O próprio Biden disse pouco publicamente sobre a greve. “Juntamente com os nossos parceiros, derrotamos esse ataque”, disse ele na segunda-feira, na sua primeira aparição pública desde o ataque, uma reunião na Casa Branca com o primeiro-ministro Mohammed Shia al-Sudani, do Iraque. “Os Estados Unidos estão comprometidos com a segurança de Israel.”

Sudão, cujo país mantém um equilíbrio frágil entre os Estados Unidos e o Irão, disse ser favorável aos esforços para travar “a expansão da área de conflito, especialmente o desenvolvimento mais recente”.

Mas ele também aproveitou a oportunidade para pressionar Biden sobre o seu apoio à guerra de Israel em Gaza. “Na verdade, estamos muito ansiosos por pôr fim a esta guerra, que ceifou a vida de milhares de civis – mulheres e crianças”, disse Sudani.

O conflito com o Irão desviou a atenção da guerra de Gaza, no preciso momento em que Biden começou a aumentar a pressão sobre o primeiro-ministro Benjamin Netanyahu para que fizesse mais para aliviar o sofrimento dos civis.

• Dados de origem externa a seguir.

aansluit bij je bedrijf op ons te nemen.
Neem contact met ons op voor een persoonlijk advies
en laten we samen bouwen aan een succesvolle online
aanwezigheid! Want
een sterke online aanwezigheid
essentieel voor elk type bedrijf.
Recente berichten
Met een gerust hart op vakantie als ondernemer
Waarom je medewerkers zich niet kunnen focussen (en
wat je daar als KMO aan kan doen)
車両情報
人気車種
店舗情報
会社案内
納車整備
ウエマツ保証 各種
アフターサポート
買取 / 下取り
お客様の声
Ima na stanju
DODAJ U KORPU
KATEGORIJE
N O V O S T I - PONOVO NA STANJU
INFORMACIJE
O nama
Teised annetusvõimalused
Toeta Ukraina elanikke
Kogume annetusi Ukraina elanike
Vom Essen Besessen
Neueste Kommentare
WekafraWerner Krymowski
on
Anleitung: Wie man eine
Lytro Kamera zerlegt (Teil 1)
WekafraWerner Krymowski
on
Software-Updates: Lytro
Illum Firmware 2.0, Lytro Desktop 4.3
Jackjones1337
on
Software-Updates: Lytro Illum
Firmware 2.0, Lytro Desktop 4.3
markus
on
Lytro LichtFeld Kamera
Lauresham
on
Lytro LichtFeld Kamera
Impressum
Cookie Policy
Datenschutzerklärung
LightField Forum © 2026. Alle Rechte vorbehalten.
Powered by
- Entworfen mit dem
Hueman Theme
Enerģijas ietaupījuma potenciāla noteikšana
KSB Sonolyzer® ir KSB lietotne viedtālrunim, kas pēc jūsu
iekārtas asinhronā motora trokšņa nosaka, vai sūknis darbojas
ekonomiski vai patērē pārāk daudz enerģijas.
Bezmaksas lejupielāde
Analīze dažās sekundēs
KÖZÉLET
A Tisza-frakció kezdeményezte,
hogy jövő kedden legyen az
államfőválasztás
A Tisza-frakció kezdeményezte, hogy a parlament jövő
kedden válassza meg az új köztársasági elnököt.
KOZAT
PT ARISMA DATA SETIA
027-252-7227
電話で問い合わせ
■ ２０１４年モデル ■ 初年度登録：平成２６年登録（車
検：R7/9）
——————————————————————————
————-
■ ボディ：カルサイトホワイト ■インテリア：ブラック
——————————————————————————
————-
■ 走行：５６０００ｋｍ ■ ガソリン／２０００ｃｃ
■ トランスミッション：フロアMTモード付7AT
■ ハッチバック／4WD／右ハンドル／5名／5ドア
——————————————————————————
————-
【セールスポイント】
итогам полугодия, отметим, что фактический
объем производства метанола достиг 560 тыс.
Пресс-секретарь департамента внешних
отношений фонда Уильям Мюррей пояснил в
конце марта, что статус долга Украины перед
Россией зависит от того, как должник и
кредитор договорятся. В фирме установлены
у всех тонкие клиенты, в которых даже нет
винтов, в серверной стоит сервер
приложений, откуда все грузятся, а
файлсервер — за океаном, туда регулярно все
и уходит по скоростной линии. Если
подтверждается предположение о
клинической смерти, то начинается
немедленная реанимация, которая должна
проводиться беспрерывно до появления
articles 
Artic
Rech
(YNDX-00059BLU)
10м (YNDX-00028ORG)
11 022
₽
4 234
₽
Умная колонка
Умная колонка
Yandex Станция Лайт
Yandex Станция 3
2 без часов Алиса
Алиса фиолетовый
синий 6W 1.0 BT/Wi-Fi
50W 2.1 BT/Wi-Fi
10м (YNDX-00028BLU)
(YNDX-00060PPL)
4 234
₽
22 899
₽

Shibley Telhami, estudioso do Oriente Médio da Universidade de Maryland, disse que Netanyahu tinha interesse em prolongar a disputa com Teerã, “tanto como uma distração dos horrores de Gaza quanto como uma forma de mudar o assunto para uma questão em que ele é mais provável que obtenha simpatia nos EUA e no Ocidente.”

Telhami disse que o sucesso no fim de semana pouco fez para desfazer “os danos do fracasso estratégico de Biden” em parar a crise em Gaza. “Isso não deveria desviar a nossa atenção deste fracasso estratégico maior, cujos custos foram imensos e ainda estão em curso”, disse ele.

Ainda assim, Natan Sachs, director do Centro para a Política do Médio Oriente da Brookings Institution em Washington, disse que não era tarefa fácil evitar uma guerra regional maior, pelo menos por agora.

“Biden merece grande crédito”, disse ele. Ao mesmo tempo, acrescentou, pode desaparecer rapidamente. “Ainda estamos no limite porque as circunstâncias são extraordinárias e a crise pode agravar-se a qualquer dia.”